* A person uploads a picture and makes its way into some good info about this image
* Information and image get submitted (to any or all servers)
* User will get confirmation that image is submitted
* A large number of servers, distributed around the globe
* Image should finish on disk, since it will likely be offered
* Information should finish up inside a database
* Images are small, no larger than 5mb
We considered various architectural solutions and technologies (git murder, rsync to title a couple of), but we are still not 100% how to overcome this. Current option would be far too slow and we are searching to enhance (we push files to any or all servers from your "upload" server).

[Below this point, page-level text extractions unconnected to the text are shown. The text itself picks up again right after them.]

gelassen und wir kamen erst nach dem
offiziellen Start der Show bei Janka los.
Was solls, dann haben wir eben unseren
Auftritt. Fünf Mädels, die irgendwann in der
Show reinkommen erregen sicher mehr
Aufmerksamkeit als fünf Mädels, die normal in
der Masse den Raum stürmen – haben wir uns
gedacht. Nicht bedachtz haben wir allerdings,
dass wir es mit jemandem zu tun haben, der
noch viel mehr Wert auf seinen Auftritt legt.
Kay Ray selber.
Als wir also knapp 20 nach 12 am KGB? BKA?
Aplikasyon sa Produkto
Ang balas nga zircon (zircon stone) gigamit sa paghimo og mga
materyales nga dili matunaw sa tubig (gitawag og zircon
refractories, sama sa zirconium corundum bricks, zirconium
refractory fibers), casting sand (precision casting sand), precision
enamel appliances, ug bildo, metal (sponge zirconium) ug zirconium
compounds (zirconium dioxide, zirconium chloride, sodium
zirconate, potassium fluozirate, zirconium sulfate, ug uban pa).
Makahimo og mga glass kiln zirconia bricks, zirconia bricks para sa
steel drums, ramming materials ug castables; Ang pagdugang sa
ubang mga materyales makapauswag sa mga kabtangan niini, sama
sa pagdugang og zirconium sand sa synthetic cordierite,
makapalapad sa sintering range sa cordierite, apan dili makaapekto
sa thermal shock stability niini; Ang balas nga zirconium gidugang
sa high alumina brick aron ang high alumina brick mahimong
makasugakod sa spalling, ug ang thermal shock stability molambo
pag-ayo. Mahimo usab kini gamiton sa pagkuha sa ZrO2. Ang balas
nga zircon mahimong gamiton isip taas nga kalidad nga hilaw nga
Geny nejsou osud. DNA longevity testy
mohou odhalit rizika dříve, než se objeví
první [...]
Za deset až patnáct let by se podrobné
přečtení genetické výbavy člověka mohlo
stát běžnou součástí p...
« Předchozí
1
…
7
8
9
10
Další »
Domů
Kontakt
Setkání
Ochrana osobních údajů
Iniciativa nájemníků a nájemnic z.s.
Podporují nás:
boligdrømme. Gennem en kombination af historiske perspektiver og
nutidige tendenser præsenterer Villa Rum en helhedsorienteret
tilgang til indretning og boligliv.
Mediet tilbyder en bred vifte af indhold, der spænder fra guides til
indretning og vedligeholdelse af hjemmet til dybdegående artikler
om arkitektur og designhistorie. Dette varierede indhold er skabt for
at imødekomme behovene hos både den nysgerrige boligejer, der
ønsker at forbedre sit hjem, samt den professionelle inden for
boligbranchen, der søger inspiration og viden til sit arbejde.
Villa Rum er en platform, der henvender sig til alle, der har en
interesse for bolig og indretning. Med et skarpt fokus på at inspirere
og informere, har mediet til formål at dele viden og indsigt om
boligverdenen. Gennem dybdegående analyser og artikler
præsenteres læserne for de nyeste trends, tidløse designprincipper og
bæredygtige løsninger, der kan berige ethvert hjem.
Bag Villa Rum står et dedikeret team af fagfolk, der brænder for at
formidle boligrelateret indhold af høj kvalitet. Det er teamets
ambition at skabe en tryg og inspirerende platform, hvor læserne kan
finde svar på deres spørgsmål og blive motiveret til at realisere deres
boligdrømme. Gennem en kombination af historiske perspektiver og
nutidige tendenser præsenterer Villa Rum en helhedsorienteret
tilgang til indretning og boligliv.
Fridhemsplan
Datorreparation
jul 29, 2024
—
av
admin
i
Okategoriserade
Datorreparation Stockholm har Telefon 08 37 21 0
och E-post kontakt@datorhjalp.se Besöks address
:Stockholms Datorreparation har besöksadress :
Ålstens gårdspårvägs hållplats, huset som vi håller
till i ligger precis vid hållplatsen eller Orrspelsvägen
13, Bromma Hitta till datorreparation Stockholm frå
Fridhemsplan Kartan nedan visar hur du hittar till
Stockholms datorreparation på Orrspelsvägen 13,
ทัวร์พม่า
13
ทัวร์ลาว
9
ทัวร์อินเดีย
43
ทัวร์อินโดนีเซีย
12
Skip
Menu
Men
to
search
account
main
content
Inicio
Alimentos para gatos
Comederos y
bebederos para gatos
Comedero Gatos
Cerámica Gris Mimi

Any ideas? Thanks ahead of time
First, let us assume for simplicity the information is written to some file and both files are zipped up together. So below I am likely to assume there's just one file (the zip file). Case a detail (and is actually completely unnecessary for bit-torrent!)
Bit-torrent (or something like that that actually works similarly) is essentially the quickest method of doing this, for big files. The moment a server has downloaded a bit of the file, it'll start attempting to upload it holiday to a servers that require it. You can modify bit-torrent to prefer geographically closer Insolvency practitioners to be able to minimise inter-LAN bandwidth usage.
If you don't have to use bit-torrent, or maybe the files are small therefore it wouldn't seem sensible, simply make one server upload to 2 others, then individuals two others upload to 2 others each, etc. Or you might make use of a fan-out factor in excess of 2. Test out what works well with you.
Have a look at Riak. It provides excellent support for massive distribution and data replication. We have used it effectively for some time now and it is proven very resilient.
I'd model it on Riak using the image and metadata saved individually, having a outcomes of them. Both of them finish up inside a "database" as well as on disk by doing this, with a good way to obtain form together and accessible using a URL.
Note: for replication over WAN you will need the enterprise version, which is not free.